:: Selected text ::

He continues, "Today's modern returnless fuel systems are now part of the EEC or evaporative emission control system, minimizing heat transfer into the fuel tank, producing less evaporation, and providing new car makers with a cost-effective solution to comply with the latest EPA standards. Ford was the first to completely eliminate the traditional bypass regulator, replacing it with variable pump speed in order to control fuel pressure. Unfortunately, these new fuel systems leave a lot of performance on the table, providing poor pressure control and flowing fuel only to replace what is lost."
The Upgrade Path
"Whether it's the original return-style fuel system of old, or today's returnless system, the 'stock' fuel system can't be pushed much beyond 500 flywheel horsepower, even with modified components," says Clow. "You can beef up the in-tank pump, add a second pusher pump, and install an adjustable regulator, tweaking it to make 500 hp pretty easily. Some have gone as high as 600 hp, but this is the gray zone, where fuel supply can become unreliable."
To make over 500 hp reliably, the whole system should be reengineered. In order to accurately determine what your fuel system needs are, you'll need to take into consideration your total horsepower goal, if it is drag race only or subjected to continuous duty (street driving or open track), and if you are using a power adder and what type.
Boosted engines have different requirements than naturally aspirated engines. This is because it takes horsepower to turn the compressor wheel of a blower or turbo, meaning a supercharged or turbocharged motor making 500 hp at the flywheel makes a good bit more power in the cylinder than an equally rated engine that's naturally aspirated.
So the fuel system needs to be able to support all of the horsepower produced in the cylinder, not just what's left over at the flywheel, and with forced induction you need to be able to deliver at higher, boost-referenced, fuel pressures.
With most "bolt-on" supercharger kits, a second fuel pump, placed in series with the stock pump in the tank, is the standard arrangement. Upgrading the in-tank pump can help to increase available flow. "Two pumps, plumbed in series, are able to maintain the same flow at higher pressure than a single pump alone, but the larger external pump can't make the in-tank unit flow more overall," Clow says.
He adds, "The secondary pump usually fails prematurely in these systems because it starves during normal driving, causing cavitation. This releases tremendous energy inside the pump, shocking parts and shortening pump life. Another quick fix with some systems is a fuel pump voltage booster, used to increase the torque of the pump motor, increasing pump rpm under pressure to provide more flow. Unfortunately, this is yet another shortcut and is just one more thing that can go wrong, and it has shown to reduce the longevity of a pump."
To provide both high flow and long pump life, Aeromotive recommends the opposite approach; that is, installing a pump that is able to supply the engine at normal voltage, then using their fuel pump speed controller to reduce pump speed during normal driving. "A fuel pump speed controller such as our PN 16302, actually lengthens pump life, while recycling less fuel, keeping fuel in the tank cooler," Clow says.

:::
:: Records for this exercise ::

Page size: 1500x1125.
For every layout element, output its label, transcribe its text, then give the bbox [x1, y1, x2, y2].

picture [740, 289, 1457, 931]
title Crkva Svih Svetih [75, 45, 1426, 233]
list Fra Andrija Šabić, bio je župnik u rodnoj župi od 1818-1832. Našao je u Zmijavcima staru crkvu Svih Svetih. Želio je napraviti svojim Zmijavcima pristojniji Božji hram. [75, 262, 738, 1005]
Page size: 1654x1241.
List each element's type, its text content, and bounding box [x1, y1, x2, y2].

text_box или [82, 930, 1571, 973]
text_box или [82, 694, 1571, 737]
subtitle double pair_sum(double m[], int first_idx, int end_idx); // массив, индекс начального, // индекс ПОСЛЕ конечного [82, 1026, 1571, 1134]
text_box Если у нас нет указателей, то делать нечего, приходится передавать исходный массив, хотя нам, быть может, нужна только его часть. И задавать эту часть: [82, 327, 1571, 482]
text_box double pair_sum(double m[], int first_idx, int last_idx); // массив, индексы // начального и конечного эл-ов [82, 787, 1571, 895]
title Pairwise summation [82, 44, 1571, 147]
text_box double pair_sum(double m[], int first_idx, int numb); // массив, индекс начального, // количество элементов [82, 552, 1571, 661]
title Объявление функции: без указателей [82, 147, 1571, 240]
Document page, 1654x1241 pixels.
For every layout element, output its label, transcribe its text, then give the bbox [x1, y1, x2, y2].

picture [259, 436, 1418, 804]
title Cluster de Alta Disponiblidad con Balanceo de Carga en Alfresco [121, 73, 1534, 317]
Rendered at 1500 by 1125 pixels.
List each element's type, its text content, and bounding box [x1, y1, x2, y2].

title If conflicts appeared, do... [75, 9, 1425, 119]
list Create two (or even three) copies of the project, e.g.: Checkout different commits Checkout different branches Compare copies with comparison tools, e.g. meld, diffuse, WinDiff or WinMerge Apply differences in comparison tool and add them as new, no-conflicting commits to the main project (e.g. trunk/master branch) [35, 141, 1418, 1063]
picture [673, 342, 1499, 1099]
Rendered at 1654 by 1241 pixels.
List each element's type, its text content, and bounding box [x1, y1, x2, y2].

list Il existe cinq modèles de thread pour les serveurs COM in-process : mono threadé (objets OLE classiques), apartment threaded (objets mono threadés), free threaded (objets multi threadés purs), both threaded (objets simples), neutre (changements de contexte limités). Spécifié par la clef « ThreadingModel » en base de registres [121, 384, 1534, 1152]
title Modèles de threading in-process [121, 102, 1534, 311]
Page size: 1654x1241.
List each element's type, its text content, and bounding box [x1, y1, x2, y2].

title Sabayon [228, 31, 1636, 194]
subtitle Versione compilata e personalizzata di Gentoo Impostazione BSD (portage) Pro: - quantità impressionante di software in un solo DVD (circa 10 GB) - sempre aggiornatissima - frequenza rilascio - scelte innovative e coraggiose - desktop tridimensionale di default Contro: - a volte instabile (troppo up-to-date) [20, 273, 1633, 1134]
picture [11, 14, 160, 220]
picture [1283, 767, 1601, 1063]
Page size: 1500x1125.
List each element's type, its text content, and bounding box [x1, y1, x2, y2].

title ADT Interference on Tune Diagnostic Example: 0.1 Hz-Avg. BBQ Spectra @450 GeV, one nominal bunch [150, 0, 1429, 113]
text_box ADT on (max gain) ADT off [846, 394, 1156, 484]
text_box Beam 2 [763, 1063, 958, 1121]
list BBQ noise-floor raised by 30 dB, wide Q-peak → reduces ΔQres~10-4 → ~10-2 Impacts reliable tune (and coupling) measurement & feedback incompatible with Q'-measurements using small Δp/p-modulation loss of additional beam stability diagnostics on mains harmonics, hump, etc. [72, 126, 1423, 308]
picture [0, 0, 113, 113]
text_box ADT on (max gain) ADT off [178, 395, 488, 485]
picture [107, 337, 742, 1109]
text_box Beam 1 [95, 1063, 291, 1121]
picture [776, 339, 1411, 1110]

:::

• Exercise instructions:
1. In the text on fuel systems, condense the paragraph beginning "To make over 500 hp reliably" into a short list that keeps its main facts.
2. Swap "text content" for "written text" in the rows, in the stretch from the line containing "Rendered at 1500 by 1125 pixels." through the line containing "title If conflicts". Leave all else unchanged and give back only those lines.

• Answers per task:
1.
- Making over 500 hp reliably calls for reengineering the whole fuel system.
- To determine fuel system needs, take into account:
  - the total horsepower goal
  - whether the car is drag race only or subjected to continuous duty (street driving or open track)
  - whether a power adder is used, and what type

2.
Rendered at 1500 by 1125 pixels.
List each element's type, its written text, and bounding box [x1, y1, x2, y2].

title If conflicts appeared, do... [75, 9, 1425, 119]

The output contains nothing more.